▶ [Passage shown]:
+ + +
Nicholas (nwhyte) wrote,

Five Women Who Loved Love (好色五人女) by Ihara Saikaku (井原 西鶴)

Second paragraph of third story ("What the Seasons Brought the Almanac Maker"):
In Kyoto lived a lady known as the Almanac-Maker’s Beautiful Spouse, who stirred up a mountain of passion in the capital and figured again and again in notorious romances. Her moon-shaped eyebrows rivaled in beauty the crescent borne aloft during the Gion Festival parade; her figure suggested the cherry buds, not yet blossoms, of Kiyomizu, and her lovely lips looked like the topmost leaves of the maples at Takao in their full autumnal glory. She lived in Muro-machi-dori, the style center for women of discriminating taste in clothes, the most fashionable district in all Kyoto.
Note: tracking down the text, and then being sure I had the right sentences to match the English paragraphing, was rather a challenge. In the end I found the full Japanese text here, and five different translation engines here (all of which gave completely different results).
+ + +
▶ [Problem A]: For each statement, say whether it agrees with the Saikaku passage, answering yes or no and quoting the words of the passage that decide it. (i) The lady lived in Muro-machi-dori. (ii) Her lips are compared to the cherry buds of Kiyomizu. (iii) The five translation engines all gave the same results.
The Saikaku passage and the listing after it come from separate, unrelated sources.
+ + +
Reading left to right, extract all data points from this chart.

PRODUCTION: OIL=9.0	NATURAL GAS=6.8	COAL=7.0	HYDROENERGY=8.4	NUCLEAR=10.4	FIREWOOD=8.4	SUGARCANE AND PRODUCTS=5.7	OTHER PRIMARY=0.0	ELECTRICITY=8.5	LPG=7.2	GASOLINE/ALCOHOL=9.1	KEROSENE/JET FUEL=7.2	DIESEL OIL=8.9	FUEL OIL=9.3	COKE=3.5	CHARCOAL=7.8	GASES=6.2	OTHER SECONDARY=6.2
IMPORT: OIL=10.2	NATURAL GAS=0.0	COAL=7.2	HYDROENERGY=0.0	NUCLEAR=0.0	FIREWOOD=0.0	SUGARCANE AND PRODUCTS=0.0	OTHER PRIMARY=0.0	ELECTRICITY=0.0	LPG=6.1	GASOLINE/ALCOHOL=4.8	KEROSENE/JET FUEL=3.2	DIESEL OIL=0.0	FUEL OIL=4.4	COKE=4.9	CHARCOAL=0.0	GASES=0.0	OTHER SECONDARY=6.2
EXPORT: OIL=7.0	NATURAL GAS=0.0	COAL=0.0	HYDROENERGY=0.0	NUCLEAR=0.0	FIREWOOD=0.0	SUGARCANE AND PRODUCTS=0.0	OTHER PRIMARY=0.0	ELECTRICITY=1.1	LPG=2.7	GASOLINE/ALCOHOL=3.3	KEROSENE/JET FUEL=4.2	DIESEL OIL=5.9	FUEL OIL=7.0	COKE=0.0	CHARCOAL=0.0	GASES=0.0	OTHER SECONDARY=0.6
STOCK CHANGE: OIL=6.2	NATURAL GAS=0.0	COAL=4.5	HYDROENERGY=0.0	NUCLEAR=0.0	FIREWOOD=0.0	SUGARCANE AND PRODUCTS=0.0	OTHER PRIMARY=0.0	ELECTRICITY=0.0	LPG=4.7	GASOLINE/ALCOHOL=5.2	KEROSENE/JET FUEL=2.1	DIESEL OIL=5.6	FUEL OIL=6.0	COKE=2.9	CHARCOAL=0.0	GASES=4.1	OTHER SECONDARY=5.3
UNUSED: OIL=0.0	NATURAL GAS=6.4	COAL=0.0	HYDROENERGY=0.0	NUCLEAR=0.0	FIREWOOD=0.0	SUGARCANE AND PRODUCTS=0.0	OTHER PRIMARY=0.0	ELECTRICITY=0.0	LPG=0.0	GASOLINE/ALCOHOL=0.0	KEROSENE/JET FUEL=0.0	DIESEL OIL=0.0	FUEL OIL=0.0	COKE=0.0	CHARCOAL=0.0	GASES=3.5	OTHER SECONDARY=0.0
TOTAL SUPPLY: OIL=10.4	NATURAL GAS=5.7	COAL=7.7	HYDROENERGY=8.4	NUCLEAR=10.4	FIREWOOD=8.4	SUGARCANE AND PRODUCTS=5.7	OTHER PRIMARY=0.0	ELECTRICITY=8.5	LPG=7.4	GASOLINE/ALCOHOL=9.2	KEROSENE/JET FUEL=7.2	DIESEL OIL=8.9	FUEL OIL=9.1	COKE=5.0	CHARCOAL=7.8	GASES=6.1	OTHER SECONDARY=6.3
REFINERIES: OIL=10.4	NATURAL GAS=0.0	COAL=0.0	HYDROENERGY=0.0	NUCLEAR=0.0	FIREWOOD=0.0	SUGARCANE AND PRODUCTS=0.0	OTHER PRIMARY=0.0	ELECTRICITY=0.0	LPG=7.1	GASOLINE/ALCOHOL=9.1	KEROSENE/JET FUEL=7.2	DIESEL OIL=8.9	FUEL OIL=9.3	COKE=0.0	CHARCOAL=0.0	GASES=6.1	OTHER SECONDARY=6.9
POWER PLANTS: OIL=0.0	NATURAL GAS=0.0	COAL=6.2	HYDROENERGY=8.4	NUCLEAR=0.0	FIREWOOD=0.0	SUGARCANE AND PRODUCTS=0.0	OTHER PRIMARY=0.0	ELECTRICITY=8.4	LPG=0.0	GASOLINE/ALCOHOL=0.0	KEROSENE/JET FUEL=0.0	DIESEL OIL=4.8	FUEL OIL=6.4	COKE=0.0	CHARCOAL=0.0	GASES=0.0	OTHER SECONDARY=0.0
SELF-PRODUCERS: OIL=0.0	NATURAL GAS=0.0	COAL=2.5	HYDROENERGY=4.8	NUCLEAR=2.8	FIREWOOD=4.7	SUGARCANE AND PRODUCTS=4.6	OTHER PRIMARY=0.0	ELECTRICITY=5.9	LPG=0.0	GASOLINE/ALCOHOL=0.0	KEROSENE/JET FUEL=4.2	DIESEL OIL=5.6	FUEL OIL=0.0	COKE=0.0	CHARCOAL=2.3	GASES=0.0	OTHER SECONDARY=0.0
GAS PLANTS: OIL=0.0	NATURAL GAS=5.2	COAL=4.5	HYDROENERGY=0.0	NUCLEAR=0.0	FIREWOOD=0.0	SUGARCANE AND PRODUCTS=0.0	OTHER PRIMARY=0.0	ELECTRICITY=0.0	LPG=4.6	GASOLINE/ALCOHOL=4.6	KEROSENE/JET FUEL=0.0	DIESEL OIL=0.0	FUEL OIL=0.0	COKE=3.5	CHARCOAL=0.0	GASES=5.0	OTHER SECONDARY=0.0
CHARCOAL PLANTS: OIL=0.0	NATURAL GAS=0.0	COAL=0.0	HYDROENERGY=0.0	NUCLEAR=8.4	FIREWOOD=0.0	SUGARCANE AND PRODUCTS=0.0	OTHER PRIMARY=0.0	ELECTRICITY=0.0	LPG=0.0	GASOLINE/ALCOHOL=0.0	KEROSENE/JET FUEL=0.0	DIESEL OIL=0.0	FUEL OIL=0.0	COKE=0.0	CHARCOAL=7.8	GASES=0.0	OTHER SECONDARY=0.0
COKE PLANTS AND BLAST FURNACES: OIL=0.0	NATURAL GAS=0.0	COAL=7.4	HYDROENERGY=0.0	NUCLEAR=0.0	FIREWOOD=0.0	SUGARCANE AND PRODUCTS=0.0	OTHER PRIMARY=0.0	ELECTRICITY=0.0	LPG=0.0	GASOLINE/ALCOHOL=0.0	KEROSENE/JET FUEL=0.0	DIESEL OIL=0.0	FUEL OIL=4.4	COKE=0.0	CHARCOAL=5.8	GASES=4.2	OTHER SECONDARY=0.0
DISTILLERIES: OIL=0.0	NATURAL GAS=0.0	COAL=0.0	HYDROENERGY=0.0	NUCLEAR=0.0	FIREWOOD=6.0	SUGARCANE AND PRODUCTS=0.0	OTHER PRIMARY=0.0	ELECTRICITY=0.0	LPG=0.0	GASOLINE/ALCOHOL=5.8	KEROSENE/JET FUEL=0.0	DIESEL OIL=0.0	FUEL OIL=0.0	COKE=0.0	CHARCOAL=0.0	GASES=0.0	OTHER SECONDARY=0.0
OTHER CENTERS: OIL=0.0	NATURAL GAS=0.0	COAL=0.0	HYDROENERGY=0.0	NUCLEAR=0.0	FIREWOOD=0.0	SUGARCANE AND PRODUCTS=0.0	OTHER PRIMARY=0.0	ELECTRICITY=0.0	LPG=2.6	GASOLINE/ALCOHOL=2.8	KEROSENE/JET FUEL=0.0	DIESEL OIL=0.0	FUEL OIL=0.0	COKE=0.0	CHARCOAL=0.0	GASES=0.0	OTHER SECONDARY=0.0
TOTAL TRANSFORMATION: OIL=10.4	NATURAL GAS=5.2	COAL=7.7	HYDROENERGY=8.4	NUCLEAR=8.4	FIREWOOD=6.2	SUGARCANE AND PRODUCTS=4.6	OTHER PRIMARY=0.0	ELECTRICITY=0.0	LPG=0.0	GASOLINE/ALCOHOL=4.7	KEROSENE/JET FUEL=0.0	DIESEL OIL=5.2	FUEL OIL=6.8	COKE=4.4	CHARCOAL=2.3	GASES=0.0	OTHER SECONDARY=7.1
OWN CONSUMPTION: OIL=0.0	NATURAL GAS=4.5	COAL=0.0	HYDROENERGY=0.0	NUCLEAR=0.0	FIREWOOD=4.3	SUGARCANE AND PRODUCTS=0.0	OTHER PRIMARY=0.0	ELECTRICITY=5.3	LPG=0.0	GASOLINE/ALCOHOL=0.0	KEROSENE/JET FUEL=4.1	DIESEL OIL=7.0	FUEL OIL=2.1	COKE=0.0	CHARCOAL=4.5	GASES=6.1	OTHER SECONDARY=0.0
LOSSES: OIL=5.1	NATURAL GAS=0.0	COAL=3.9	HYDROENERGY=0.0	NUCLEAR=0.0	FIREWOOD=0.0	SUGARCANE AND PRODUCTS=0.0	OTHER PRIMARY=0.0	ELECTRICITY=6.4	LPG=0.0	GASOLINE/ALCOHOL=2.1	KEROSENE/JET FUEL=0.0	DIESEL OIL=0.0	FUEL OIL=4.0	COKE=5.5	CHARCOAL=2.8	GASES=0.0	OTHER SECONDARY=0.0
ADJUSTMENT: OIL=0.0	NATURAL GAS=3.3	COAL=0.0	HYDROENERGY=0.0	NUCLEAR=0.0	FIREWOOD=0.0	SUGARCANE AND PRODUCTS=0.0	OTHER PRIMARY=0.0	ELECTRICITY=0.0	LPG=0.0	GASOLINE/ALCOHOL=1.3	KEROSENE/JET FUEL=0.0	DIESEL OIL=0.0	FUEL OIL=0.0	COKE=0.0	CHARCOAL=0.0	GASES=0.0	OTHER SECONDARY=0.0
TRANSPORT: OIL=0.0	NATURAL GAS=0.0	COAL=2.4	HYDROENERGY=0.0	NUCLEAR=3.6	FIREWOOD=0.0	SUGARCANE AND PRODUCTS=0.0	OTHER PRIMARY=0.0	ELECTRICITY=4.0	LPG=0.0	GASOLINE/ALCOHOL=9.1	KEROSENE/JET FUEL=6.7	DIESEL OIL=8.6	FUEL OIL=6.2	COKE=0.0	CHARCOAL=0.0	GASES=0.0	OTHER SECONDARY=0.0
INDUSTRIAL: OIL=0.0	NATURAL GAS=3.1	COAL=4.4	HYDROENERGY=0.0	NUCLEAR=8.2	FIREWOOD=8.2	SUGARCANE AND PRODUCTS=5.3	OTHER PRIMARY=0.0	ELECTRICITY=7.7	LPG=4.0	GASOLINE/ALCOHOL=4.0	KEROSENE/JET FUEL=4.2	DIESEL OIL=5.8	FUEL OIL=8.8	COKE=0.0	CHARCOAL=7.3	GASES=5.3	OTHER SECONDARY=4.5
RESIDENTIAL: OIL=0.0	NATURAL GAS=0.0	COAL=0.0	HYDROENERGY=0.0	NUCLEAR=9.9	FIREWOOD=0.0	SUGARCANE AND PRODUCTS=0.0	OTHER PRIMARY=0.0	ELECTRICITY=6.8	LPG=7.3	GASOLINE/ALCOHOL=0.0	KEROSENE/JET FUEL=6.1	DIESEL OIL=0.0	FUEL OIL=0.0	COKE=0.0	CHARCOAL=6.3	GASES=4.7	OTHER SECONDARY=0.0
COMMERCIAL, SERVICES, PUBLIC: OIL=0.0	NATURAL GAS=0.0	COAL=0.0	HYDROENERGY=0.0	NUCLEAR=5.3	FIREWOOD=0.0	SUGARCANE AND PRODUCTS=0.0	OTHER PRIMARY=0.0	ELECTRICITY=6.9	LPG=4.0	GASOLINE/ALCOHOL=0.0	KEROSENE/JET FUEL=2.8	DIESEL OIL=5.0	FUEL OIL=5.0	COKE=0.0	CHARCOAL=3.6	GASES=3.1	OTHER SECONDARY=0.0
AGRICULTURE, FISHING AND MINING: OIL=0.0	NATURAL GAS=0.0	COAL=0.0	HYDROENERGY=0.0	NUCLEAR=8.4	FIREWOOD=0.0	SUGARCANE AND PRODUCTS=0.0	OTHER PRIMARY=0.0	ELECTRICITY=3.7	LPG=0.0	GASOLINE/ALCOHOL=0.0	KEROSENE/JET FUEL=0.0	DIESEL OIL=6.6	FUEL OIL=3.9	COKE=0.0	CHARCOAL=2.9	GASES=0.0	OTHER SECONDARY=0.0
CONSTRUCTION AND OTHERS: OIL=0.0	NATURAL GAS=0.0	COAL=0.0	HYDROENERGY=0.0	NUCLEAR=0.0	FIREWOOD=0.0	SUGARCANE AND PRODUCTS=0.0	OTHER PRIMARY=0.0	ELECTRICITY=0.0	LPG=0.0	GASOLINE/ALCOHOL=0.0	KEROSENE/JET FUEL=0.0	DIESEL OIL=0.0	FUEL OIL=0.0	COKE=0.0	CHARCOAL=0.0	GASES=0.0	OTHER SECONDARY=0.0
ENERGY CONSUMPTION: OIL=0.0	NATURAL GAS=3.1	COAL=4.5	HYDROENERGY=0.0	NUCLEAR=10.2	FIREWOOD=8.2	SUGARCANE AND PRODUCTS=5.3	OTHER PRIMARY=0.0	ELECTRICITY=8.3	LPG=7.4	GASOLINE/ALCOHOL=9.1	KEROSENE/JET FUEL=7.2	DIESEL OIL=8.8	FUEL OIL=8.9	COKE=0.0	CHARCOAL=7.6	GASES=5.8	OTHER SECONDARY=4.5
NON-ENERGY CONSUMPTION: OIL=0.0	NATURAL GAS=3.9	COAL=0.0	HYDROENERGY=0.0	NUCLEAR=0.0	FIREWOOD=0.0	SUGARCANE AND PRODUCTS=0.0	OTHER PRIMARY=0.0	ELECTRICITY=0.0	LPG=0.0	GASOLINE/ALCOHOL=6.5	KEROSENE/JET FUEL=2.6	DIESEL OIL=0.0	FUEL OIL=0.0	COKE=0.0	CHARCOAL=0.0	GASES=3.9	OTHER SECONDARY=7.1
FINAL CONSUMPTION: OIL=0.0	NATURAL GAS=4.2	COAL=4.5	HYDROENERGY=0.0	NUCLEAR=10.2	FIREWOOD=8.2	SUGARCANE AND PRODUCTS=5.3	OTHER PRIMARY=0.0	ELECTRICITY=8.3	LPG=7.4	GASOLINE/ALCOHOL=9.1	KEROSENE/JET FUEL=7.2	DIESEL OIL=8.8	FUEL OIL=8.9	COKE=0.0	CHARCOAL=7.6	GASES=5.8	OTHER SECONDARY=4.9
+ + +
▶ [Problem B]: Show every line of the listing that holds the string "TOTAL", counting uppercase and lowercase as different.

▶ [Exercise output A]:
(i) Yes: "She lived in Muro-machi-dori".
(ii) No: "her figure suggested the cherry buds, not yet blossoms, of Kiyomizu, and her lovely lips looked like the topmost leaves of the maples at Takao".
(iii) No: "all of which gave completely different results".

▶ [Exercise output B]:
TOTAL SUPPLY: OIL=10.4	NATURAL GAS=5.7	COAL=7.7	HYDROENERGY=8.4	NUCLEAR=10.4	FIREWOOD=8.4	SUGARCANE AND PRODUCTS=5.7	OTHER PRIMARY=0.0	ELECTRICITY=8.5	LPG=7.4	GASOLINE/ALCOHOL=9.2	KEROSENE/JET FUEL=7.2	DIESEL OIL=8.9	FUEL OIL=9.1	COKE=5.0	CHARCOAL=7.8	GASES=6.1	OTHER SECONDARY=6.3
TOTAL TRANSFORMATION: OIL=10.4	NATURAL GAS=5.2	COAL=7.7	HYDROENERGY=8.4	NUCLEAR=8.4	FIREWOOD=6.2	SUGARCANE AND PRODUCTS=4.6	OTHER PRIMARY=0.0	ELECTRICITY=0.0	LPG=0.0	GASOLINE/ALCOHOL=4.7	KEROSENE/JET FUEL=0.0	DIESEL OIL=5.2	FUEL OIL=6.8	COKE=4.4	CHARCOAL=2.3	GASES=0.0	OTHER SECONDARY=7.1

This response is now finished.